Version difference data
--*--

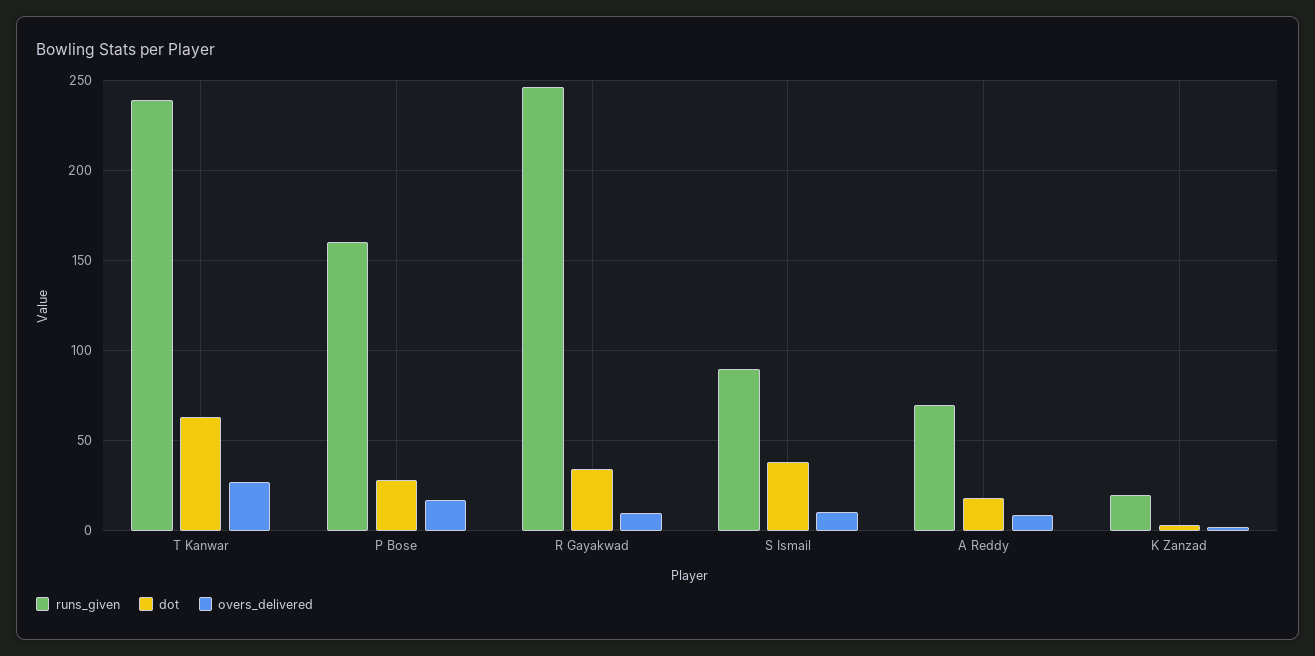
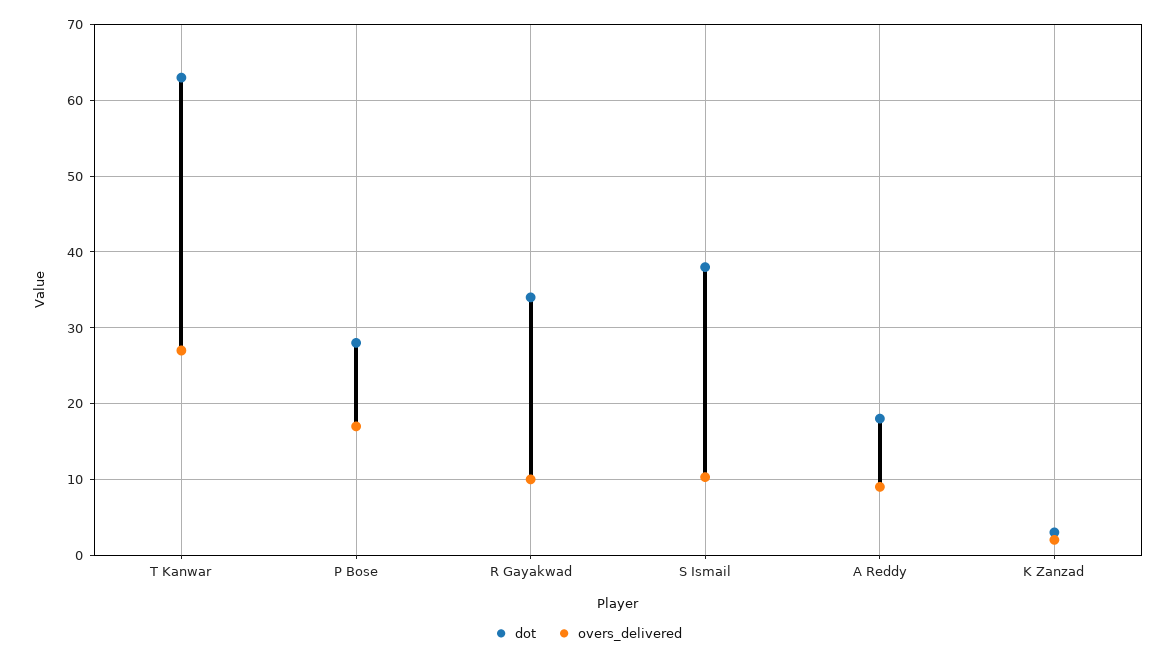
  {
-   "runs_given": {
-     "T Kanwar": 240,
-     "P Bose": 160,
-     "R Gayakwad": 245,
-     "S Ismail": 90,
-     "A Reddy": 70,
-     "K Zanzad": 20
-   },
    "dot": {
      "T Kanwar": 63,
      "P Bose": 28,
      "R Gayakwad": 34,
      "S Ismail": 38,
      "A Reddy": 18,
      "K Zanzad": 3
    },
    "overs_delivered": {
      "T Kanwar": 27,
      "P Bose": 17,
      "R Gayakwad": 10,
      "S Ismail": 10,
      "A Reddy": 9,
      "K Zanzad": 2
    }
  }

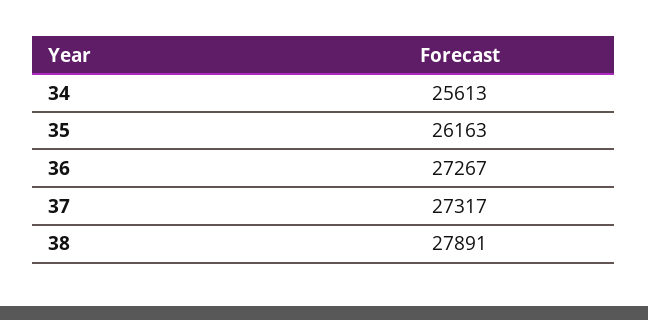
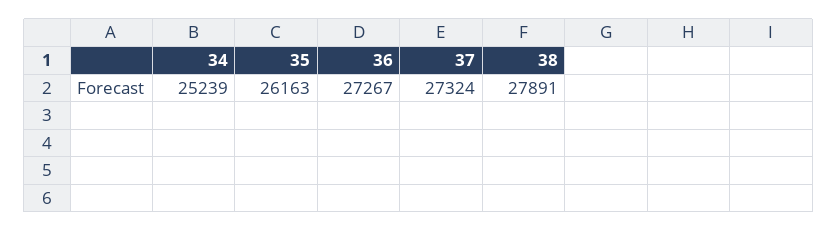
  {
-   "34": 25613,
+   "34": 25239,
    "35": 26163,
    "36": 27267,
-   "37": 27317,
+   "37": 27324,
    "38": 27891
  }

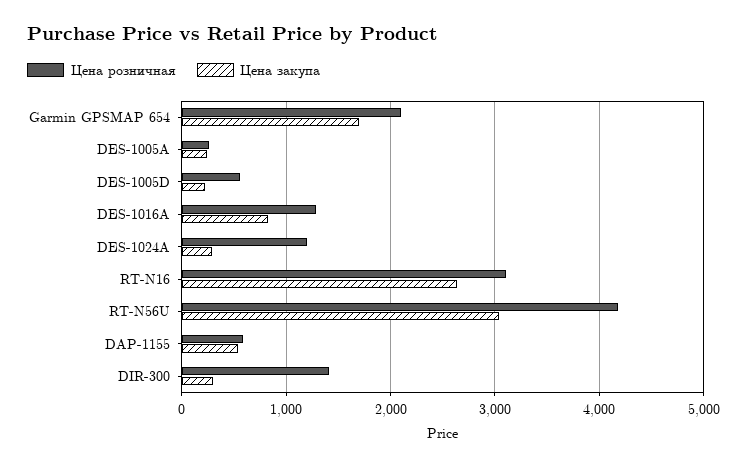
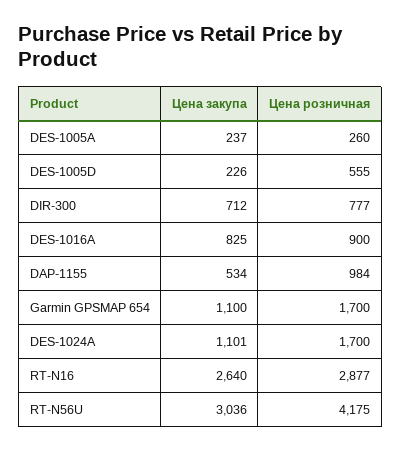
  {
    "Цена розничная": {
-     "Garmin GPSMAP 654": 2100,
+     "Garmin GPSMAP 654": 1700,
      "DES-1005A": 260,
      "DES-1005D": 555,
-     "DES-1016A": 1300,
+     "DES-1016A": 900,
-     "DES-1024A": 1200,
+     "DES-1024A": 1700,
-     "RT-N16": 3100,
+     "RT-N16": 2877,
      "RT-N56U": 4175,
-     "DAP-1155": 600,
+     "DAP-1155": 984,
-     "DIR-300": 1400
+     "DIR-300": 777
    },
    "Цена закупа": {
-     "Garmin GPSMAP 654": 1700,
+     "Garmin GPSMAP 654": 1100,
      "DES-1005A": 237,
      "DES-1005D": 226,
      "DES-1016A": 825,
-     "DES-1024A": 300,
+     "DES-1024A": 1101,
      "RT-N16": 2640,
      "RT-N56U": 3036,
      "DAP-1155": 534,
-     "DIR-300": 300
+     "DIR-300": 712
    }
  }

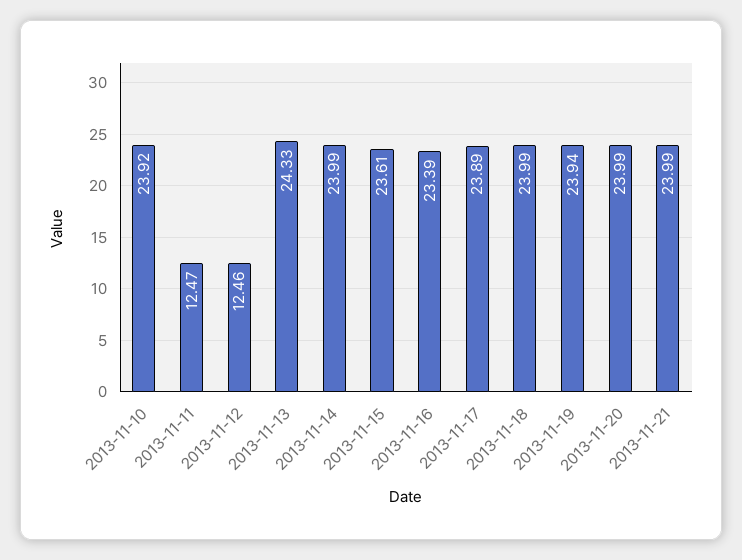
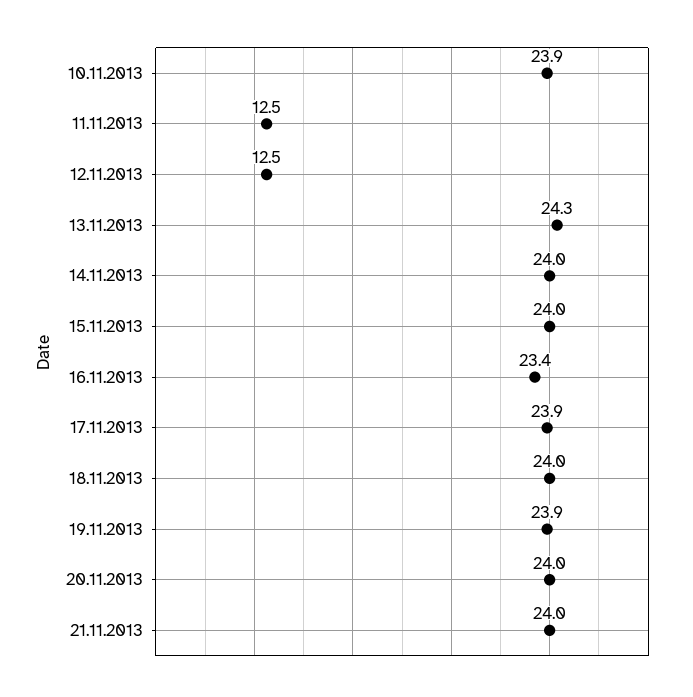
  {
    "2013-11-10": 23.92,
    "2013-11-11": 12.47,
    "2013-11-12": 12.46,
    "2013-11-13": 24.33,
    "2013-11-14": 23.99,
-   "2013-11-15": 23.61,
+   "2013-11-15": 24,
    "2013-11-16": 23.39,
    "2013-11-17": 23.89,
    "2013-11-18": 23.99,
    "2013-11-19": 23.94,
    "2013-11-20": 23.99,
    "2013-11-21": 23.99
  }

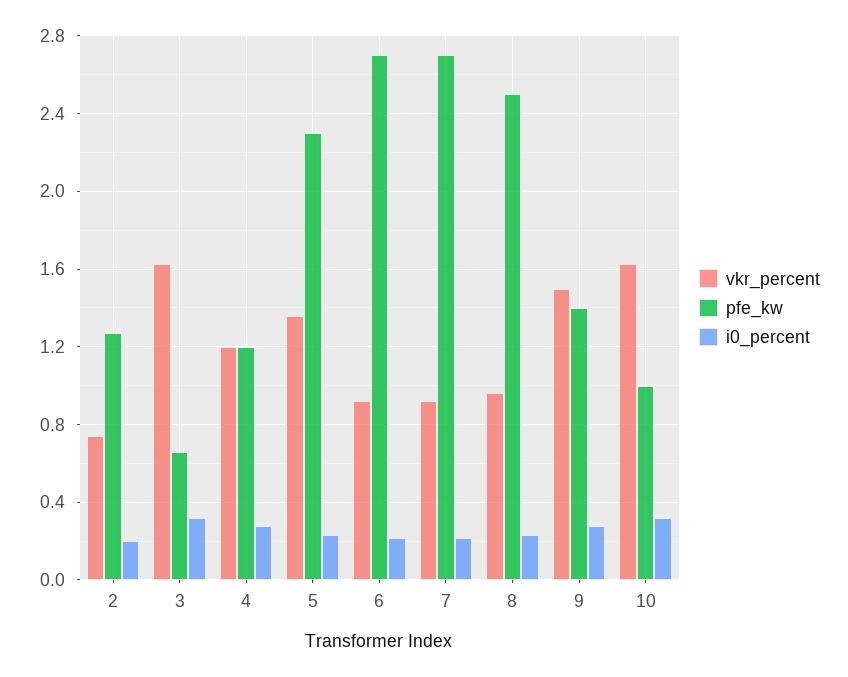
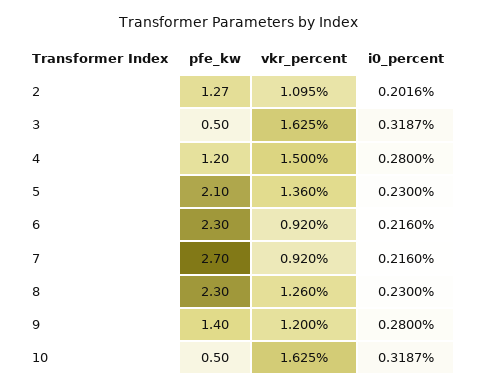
  {
    "vkr_percent": {
-     "2": 0.75,
+     "2": 1.095,
      "3": 1.625,
-     "4": 1.2,
+     "4": 1.5,
      "5": 1.36,
      "6": 0.92,
      "7": 0.92,
-     "8": 0.95,
+     "8": 1.26,
-     "9": 1.5,
+     "9": 1.2,
      "10": 1.625
    },
    "pfe_kw": {
      "2": 1.27,
-     "3": 0.65,
+     "3": 0.5,
      "4": 1.2,
-     "5": 2.3,
+     "5": 2.1,
-     "6": 2.7,
+     "6": 2.3,
      "7": 2.7,
-     "8": 2.5,
+     "8": 2.3,
      "9": 1.4,
-     "10": 1
+     "10": 0.5
    },
    "i0_percent": {
      "2": 0.2016,
      "3": 0.3187,
      "4": 0.28,
      "5": 0.23,
      "6": 0.216,
      "7": 0.216,
      "8": 0.23,
      "9": 0.28,
      "10": 0.3187
    }
  }

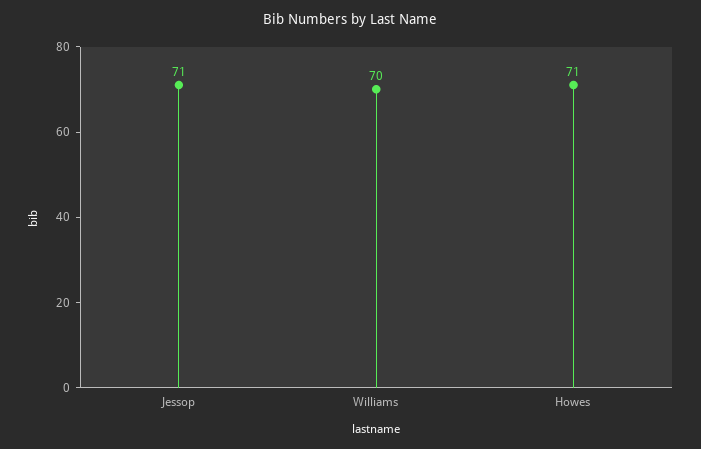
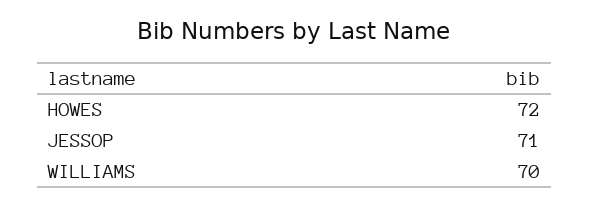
  {
    "Jessop": 71,
    "Williams": 70,
-   "Howes": 71
+   "Howes": 72
  }

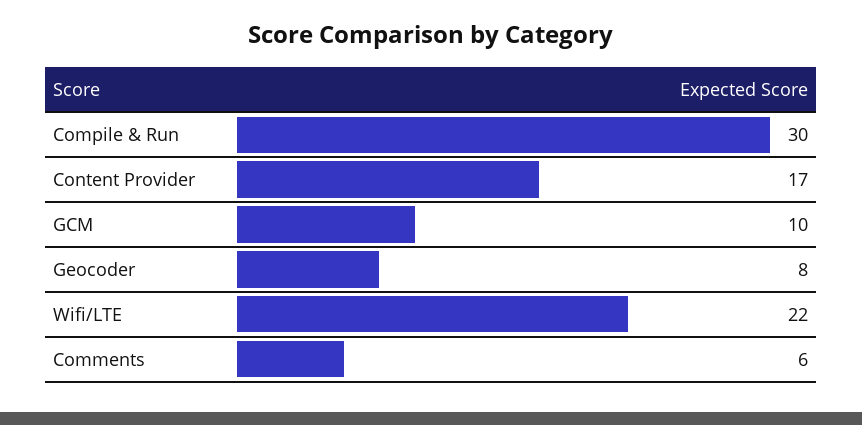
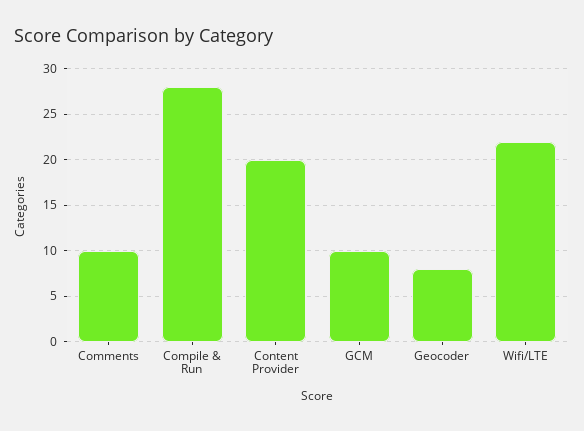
  {
-   "Compile & Run": 30,
+   "Compile & Run": 28,
-   "Content Provider": 17,
+   "Content Provider": 20,
    "GCM": 10,
    "Geocoder": 8,
    "Wifi/LTE": 22,
-   "Comments": 6
+   "Comments": 10
  }

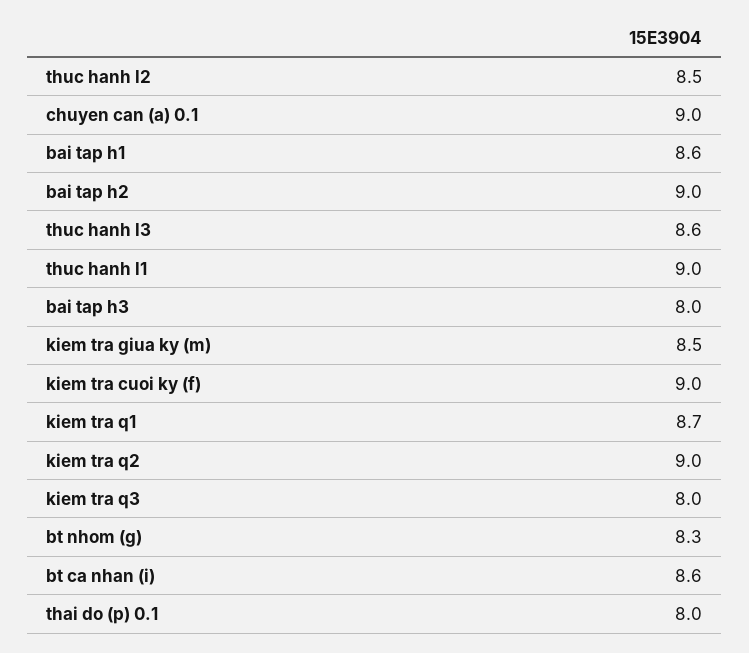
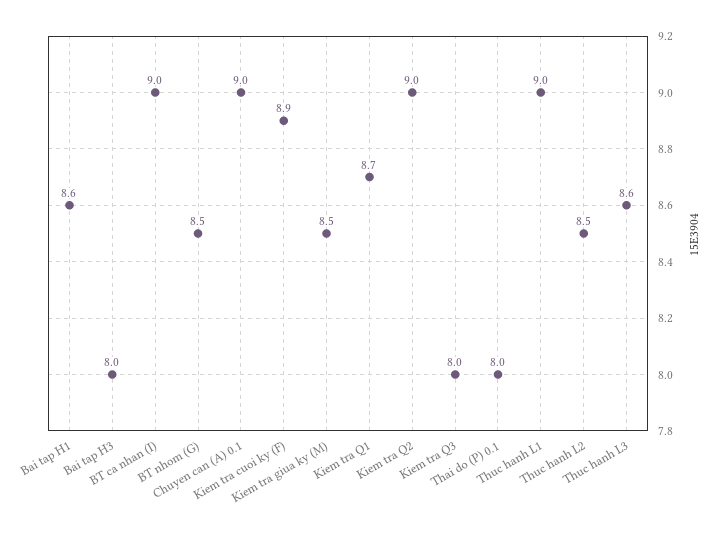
  {
    "thuc hanh l2": 8.5,
    "chuyen can (a) 0.1": 9,
    "bai tap h1": 8.6,
-   "bai tap h2": 9,
    "thuc hanh l3": 8.6,
    "thuc hanh l1": 9,
    "bai tap h3": 8,
    "kiem tra giua ky (m)": 8.5,
-   "kiem tra cuoi ky (f)": 9,
+   "kiem tra cuoi ky (f)": 8.9,
    "kiem tra q1": 8.7,
    "kiem tra q2": 9,
    "kiem tra q3": 8,
-   "bt nhom (g)": 8.3,
+   "bt nhom (g)": 8.5,
-   "bt ca nhan (i)": 8.6,
+   "bt ca nhan (i)": 9,
    "thai do (p) 0.1": 8
  }

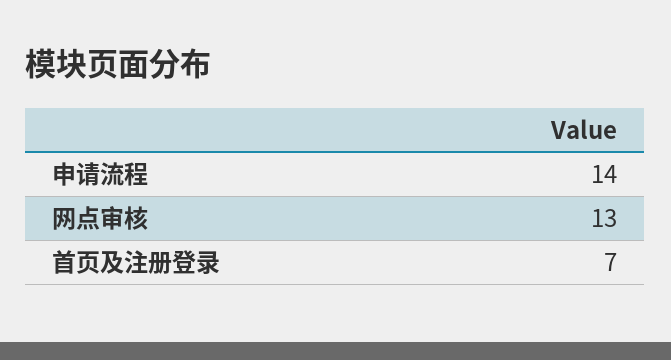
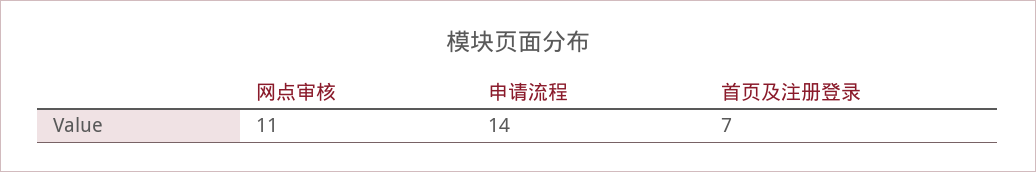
  {
    "申请流程": 14,
-   "网点审核": 13,
+   "网点审核": 11,
    "首页及注册登录": 7
  }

--*--

● INSTRUCTION: All entries above must be duplicated exactly; please omit any picture they hold.

● RESPONSE:
  {
-   "runs_given": {
-     "T Kanwar": 240,
-     "P Bose": 160,
-     "R Gayakwad": 245,
-     "S Ismail": 90,
-     "A Reddy": 70,
-     "K Zanzad": 20
-   },
    "dot": {
      "T Kanwar": 63,
      "P Bose": 28,
      "R Gayakwad": 34,
      "S Ismail": 38,
      "A Reddy": 18,
      "K Zanzad": 3
    },
    "overs_delivered": {
      "T Kanwar": 27,
      "P Bose": 17,
      "R Gayakwad": 10,
      "S Ismail": 10,
      "A Reddy": 9,
      "K Zanzad": 2
    }
  }

  {
-   "34": 25613,
+   "34": 25239,
    "35": 26163,
    "36": 27267,
-   "37": 27317,
+   "37": 27324,
    "38": 27891
  }

  {
    "Цена розничная": {
-     "Garmin GPSMAP 654": 2100,
+     "Garmin GPSMAP 654": 1700,
      "DES-1005A": 260,
      "DES-1005D": 555,
-     "DES-1016A": 1300,
+     "DES-1016A": 900,
-     "DES-1024A": 1200,
+     "DES-1024A": 1700,
-     "RT-N16": 3100,
+     "RT-N16": 2877,
      "RT-N56U": 4175,
-     "DAP-1155": 600,
+     "DAP-1155": 984,
-     "DIR-300": 1400
+     "DIR-300": 777
    },
    "Цена закупа": {
-     "Garmin GPSMAP 654": 1700,
+     "Garmin GPSMAP 654": 1100,
      "DES-1005A": 237,
      "DES-1005D": 226,
      "DES-1016A": 825,
-     "DES-1024A": 300,
+     "DES-1024A": 1101,
      "RT-N16": 2640,
      "RT-N56U": 3036,
      "DAP-1155": 534,
-     "DIR-300": 300
+     "DIR-300": 712
    }
  }

  {
    "2013-11-10": 23.92,
    "2013-11-11": 12.47,
    "2013-11-12": 12.46,
    "2013-11-13": 24.33,
    "2013-11-14": 23.99,
-   "2013-11-15": 23.61,
+   "2013-11-15": 24,
    "2013-11-16": 23.39,
    "2013-11-17": 23.89,
    "2013-11-18": 23.99,
    "2013-11-19": 23.94,
    "2013-11-20": 23.99,
    "2013-11-21": 23.99
  }

  {
    "vkr_percent": {
-     "2": 0.75,
+     "2": 1.095,
      "3": 1.625,
-     "4": 1.2,
+     "4": 1.5,
      "5": 1.36,
      "6": 0.92,
      "7": 0.92,
-     "8": 0.95,
+     "8": 1.26,
-     "9": 1.5,
+     "9": 1.2,
      "10": 1.625
    },
    "pfe_kw": {
      "2": 1.27,
-     "3": 0.65,
+     "3": 0.5,
      "4": 1.2,
-     "5": 2.3,
+     "5": 2.1,
-     "6": 2.7,
+     "6": 2.3,
      "7": 2.7,
-     "8": 2.5,
+     "8": 2.3,
      "9": 1.4,
-     "10": 1
+     "10": 0.5
    },
    "i0_percent": {
      "2": 0.2016,
      "3": 0.3187,
      "4": 0.28,
      "5": 0.23,
      "6": 0.216,
      "7": 0.216,
      "8": 0.23,
      "9": 0.28,
      "10": 0.3187
    }
  }

  {
    "Jessop": 71,
    "Williams": 70,
-   "Howes": 71
+   "Howes": 72
  }

  {
-   "Compile & Run": 30,
+   "Compile & Run": 28,
-   "Content Provider": 17,
+   "Content Provider": 20,
    "GCM": 10,
    "Geocoder": 8,
    "Wifi/LTE": 22,
-   "Comments": 6
+   "Comments": 10
  }

  {
    "thuc hanh l2": 8.5,
    "chuyen can (a) 0.1": 9,
    "bai tap h1": 8.6,
-   "bai tap h2": 9,
    "thuc hanh l3": 8.6,
    "thuc hanh l1": 9,
    "bai tap h3": 8,
    "kiem tra giua ky (m)": 8.5,
-   "kiem tra cuoi ky (f)": 9,
+   "kiem tra cuoi ky (f)": 8.9,
    "kiem tra q1": 8.7,
    "kiem tra q2": 9,
    "kiem tra q3": 8,
-   "bt nhom (g)": 8.3,
+   "bt nhom (g)": 8.5,
-   "bt ca nhan (i)": 8.6,
+   "bt ca nhan (i)": 9,
    "thai do (p) 0.1": 8
  }

  {
    "申请流程": 14,
-   "网点审核": 13,
+   "网点审核": 11,
    "首页及注册登录": 7
  }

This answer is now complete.